Now Playing: Never Grow Up by Taylor Swift (your little hand's wrapped around my finger and it's so quiet in the world tonight)
Dearest Four,
I really wish you'd stop chucking tantrums every time your sister goes to school (which is EVERY DAY, so that's a LOT OF TANTRUMS) and you don't. It's really. Not. That. Great. I would know.
Other than that, at four, you're sweet, and life's sweet. You still eat more nutella than is humanly possible. At four you're much like you are at sixteen, actually, only without the PMS and the inexplicable attraction to inexplicable boys. Your biggest complaint in life is that Daddy's car smells funny, so methinks you've got it pretty good. You're over your harry highpants stage and everything is pretty and frilly and flowery - you wear white stockings with pink flowers on them and socks with scratchy lace trim like a spinster grandmother.

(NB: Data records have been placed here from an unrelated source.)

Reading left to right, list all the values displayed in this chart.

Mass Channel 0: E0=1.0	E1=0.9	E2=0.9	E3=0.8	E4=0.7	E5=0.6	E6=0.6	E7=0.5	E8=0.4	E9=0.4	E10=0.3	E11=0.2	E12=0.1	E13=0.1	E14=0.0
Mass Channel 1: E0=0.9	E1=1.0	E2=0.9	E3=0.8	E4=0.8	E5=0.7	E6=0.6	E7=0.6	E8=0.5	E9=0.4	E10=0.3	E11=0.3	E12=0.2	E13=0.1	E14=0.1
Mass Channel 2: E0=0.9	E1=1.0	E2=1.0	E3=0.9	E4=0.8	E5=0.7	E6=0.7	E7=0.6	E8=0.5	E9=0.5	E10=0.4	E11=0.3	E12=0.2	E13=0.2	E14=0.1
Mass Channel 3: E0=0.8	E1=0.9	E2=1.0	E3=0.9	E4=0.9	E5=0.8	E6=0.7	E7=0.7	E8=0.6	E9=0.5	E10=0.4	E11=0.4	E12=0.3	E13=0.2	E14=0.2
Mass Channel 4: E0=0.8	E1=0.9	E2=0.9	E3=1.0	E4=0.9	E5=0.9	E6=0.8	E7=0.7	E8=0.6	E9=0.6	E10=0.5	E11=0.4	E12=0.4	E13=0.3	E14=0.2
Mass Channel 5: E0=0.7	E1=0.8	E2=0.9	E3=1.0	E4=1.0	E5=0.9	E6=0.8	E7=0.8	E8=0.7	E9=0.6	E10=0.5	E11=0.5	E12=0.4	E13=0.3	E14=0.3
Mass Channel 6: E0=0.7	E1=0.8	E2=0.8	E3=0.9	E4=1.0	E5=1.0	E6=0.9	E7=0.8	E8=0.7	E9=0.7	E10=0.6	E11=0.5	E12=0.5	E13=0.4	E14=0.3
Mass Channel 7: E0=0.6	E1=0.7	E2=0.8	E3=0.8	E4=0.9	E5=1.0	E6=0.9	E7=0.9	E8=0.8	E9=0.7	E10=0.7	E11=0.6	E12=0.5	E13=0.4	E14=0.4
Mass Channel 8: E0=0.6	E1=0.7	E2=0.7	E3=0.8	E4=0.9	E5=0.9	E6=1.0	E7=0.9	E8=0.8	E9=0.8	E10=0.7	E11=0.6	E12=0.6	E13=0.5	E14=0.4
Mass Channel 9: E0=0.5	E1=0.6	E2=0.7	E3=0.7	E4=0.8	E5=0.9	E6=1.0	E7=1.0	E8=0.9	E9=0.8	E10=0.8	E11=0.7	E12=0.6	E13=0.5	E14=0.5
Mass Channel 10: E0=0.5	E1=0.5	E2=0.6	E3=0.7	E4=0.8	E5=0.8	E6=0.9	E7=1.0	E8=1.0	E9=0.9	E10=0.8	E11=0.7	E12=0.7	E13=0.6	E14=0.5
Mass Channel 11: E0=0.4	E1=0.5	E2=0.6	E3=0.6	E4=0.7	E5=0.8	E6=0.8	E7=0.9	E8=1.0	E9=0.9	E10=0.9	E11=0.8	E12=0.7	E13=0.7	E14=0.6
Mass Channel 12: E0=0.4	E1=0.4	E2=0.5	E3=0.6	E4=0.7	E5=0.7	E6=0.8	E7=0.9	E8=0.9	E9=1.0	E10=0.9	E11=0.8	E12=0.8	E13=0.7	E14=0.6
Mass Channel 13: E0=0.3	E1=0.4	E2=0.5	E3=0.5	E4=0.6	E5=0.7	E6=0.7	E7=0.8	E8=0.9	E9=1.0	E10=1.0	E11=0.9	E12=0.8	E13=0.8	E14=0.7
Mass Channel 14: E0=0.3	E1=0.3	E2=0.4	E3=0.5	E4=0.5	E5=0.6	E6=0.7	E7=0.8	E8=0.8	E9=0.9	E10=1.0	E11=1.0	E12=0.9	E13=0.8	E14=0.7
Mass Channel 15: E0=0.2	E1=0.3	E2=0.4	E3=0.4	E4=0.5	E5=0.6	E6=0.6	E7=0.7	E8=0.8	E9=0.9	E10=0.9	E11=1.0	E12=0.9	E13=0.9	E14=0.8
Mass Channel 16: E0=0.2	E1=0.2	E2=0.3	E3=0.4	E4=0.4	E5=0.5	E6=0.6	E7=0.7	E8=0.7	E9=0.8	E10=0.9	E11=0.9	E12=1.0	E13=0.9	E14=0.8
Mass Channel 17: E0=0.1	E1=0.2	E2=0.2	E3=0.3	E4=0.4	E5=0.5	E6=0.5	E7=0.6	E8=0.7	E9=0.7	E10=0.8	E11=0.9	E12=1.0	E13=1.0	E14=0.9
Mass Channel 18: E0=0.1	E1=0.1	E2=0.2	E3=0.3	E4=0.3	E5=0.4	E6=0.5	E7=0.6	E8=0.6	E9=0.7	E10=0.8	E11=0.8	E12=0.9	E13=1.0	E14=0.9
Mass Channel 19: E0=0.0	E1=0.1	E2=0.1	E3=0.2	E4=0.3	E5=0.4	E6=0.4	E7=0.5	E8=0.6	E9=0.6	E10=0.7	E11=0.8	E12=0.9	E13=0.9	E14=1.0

And you've got a big thing for denim, too, and I'm not quite sure why. You go batshit over anything Hello Kitty and anything purple makes you hyperventilate with excitement because it's your FAVOURITE COLOUR OF ALL TIME. You're fluent in Korean but you lose it pretty fast once 할아버지 leaves. When you're sixteen you'll be itching to relearn it, and not just because you're trying to trick foreign relatives into getting you things you can't reach.
Dearest Four, you're going to Singapore and you're going to turn five there and you're super duper trooper excited. You think it's the first time but you've actually been there a million times since you were a teeny tiny baby (actually, you're still pretty teeny tiny - are you 3' yet?). You stood by the window in Grandma's apartment in your nightgown and wet hair in the middle of the night, just staring and wondering how the world got so big. It gets bigger, dearest Four. And scarier. But much, much more beautiful.
I love your big elephant ears. I love how your favourite words are 'why' and 'what' and 'how', not 'don't care'. I love your big gummy grin and the cheeky glint in your eyes. Things get scary from here on in, dearest Four. I wish I could prepare you but there's no way to tell a four year old how to deal with hospital and pain and disorientation and scars. But you pull through, dearest Four, you always do. 'Giving up' and 'can't do this' don't exist in your gung-ho vocabulary. You're a daydreamer and a chatterbox, dearest Four, and hold on to that. It's what makes you strong, stronger than I am.
Love,
Nearly Seventeen
1 comment:
What was the "Daddy's car" smell and what smells did Four like?
And Four obviously had a lot of great questions to ask.
Really happy that this Never Grow Up became a series.
Hope she had a great time in Singapore.